Cabeludinha, panã, baru e uvaia são algumas das quase 80 variedades plantadas e estudadas, com investimento próprio, pelo empresário Douglas Bello em seu sítio em Paraibuna, no interior paulista. "Essas frutas só existem hoje em um ou outro quintal e na memória das pessoas", diz. "Quero resgatar a memória e agregar valor a ela".
Para os desavisados, algumas descrições: cabeludinha e uvaia são parentes da jaboticaba e têm cor amarela. A panã é da família da fruta-do-conde, mas de tamanho maior. O baru lembra a castanha e é servido como amendoim.
A idéia surgiu nos anos 90, quando Bello observou um crescente mercado de frutas exóticas em São Paulo, onde variedades do Norte e Nordeste ganhavam espaço. "Há um mercado emergente de frutas como açaí, cupuaçu e acerola. Mas ninguém se mexia para resgatar frutas que estavam desaparecendo aqui da Mata Atlântica".
Por um ano o empresário viajou pelo interior do Estado para levantar informações que norteassem seu trabalho. Usou como ponto de partida familiares em Marília, Limeira, Ribeirão Preto e Matão para chegar até os moradores mais velhos e questioná-los sobre hábitos de alimentação do passado. "Assim foram chegando nomes como cabeludinha e uvaia, que eram comuns nessa região", diz. "Descobri que São Paulo já teve buriti e jenipapo, associadas ao Nordeste".
Os dados colhidos em campo foram cruzados com informações da Embrapa. Mas Bello não encontrou pesquisas sobre como cultivar as variedades - locais para plantio, necessidades de água e adubo e se são plantas que gostam mais de sombra ou locais ensolarados.

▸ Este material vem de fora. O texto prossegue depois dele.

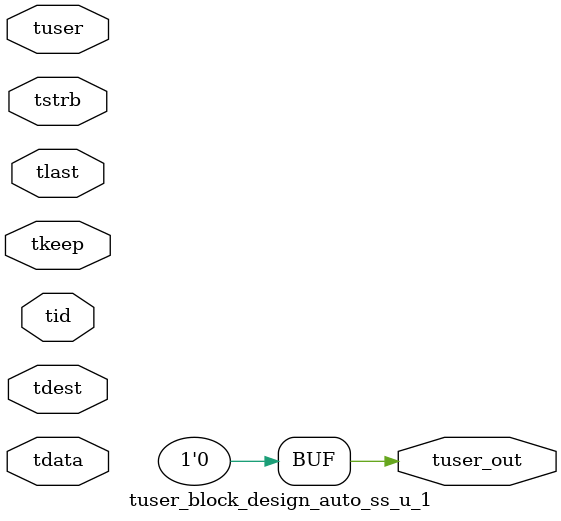
<source format=v>


`timescale 1ps/1ps

module tuser_block_design_auto_ss_u_1 #
(
parameter C_S_AXIS_TUSER_WIDTH = 1,
parameter C_S_AXIS_TDATA_WIDTH = 32,
parameter C_S_AXIS_TID_WIDTH   = 0,
parameter C_S_AXIS_TDEST_WIDTH = 0,
parameter C_M_AXIS_TUSER_WIDTH = 1
)
(
input  [(C_S_AXIS_TUSER_WIDTH == 0 ? 1 : C_S_AXIS_TUSER_WIDTH)-1:0     ] tuser,
input  [(C_S_AXIS_TDATA_WIDTH == 0 ? 1 : C_S_AXIS_TDATA_WIDTH)-1:0     ] tdata,
input  [(C_S_AXIS_TID_WIDTH   == 0 ? 1 : C_S_AXIS_TID_WIDTH)-1:0       ] tid,
input  [(C_S_AXIS_TDEST_WIDTH == 0 ? 1 : C_S_AXIS_TDEST_WIDTH)-1:0     ] tdest,
input  [(C_S_AXIS_TDATA_WIDTH/8)-1:0 ] tkeep,
input  [(C_S_AXIS_TDATA_WIDTH/8)-1:0 ] tstrb,
input                                                                    tlast,
output [C_M_AXIS_TUSER_WIDTH-1:0] tuser_out
);

assign tuser_out = {1'b0};

endmodule


</source>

O empresário paulista garimpou as sementes em viveiros do interior e na Ceagesp, e aprendeu no dia-a-dia sobre a engrenagem da natureza. "A feijoa, fruta da mesma família da goiaba, não é polinizada por abelhas. Quem carrega suas sementes é o sanhaço, um pássaro comum na Mata Atlântica e que sumiu com o desaparecimento da floresta", conta. "Provavelmente, o desaparecimento da feijoa está ligado a isso". Da cobertura original de 1,1 milhão de quilômetros quadrados da Mata Atlântica, hoje restam só 6,98% de área vegetal.
Desde 1999, quando comprou o terreno de 10 hectares para iniciar o projeto pessoal, foram quase 10 mil mudas e um investimento de R$ 600 mil. Quase três mil delas não vingaram, como o açaí. "Tudo é na base da tentativa e erro", diz.
Bello conta que procurou universidades e instituições como Embrapa e Esalq que lhe ajudassem a estudar essas plantas nativas. Não obteve resposta positiva por questão de prioridades, diz, já que há problemas mais urgentes.
O resultado de mercado ainda é tímido, com um faturamento anual de R$ 50 mil e 10 toneladas de frutas colhidas. O Sítio do Bello vende suas frutas e a de seus parceiros para "pessoas engajadas" como ele, como restaurantes e lojas de produtos naturais e o Cerealista Helena. Chegou a vender para a fashion Casa Santa Luzia, supermercado em São Paulo. "Mas aí foi mais pelo exotismo das frutas que pela filosofia do nosso trabalho".
O trabalho de formiguinha com as frutas da Mata Atlântica cresceu para outras regiões. Bello procurou parceiros com a mesma filosofia, como o Feito por Nós e Sabores da Amazônia, ambas de Belém do Pará, e a Cooperativa Agro-Extrativista Grande Sertão, de Minas Gerais, um projeto de agricultura familiar financiado pelo Funbio que tem como foco polpas de frutas do cerrado. "É uma forma de nos ajudarmos. Meu trabalho é convencer as pessoas a tornar isso algo mais que um simples projeto pessoal".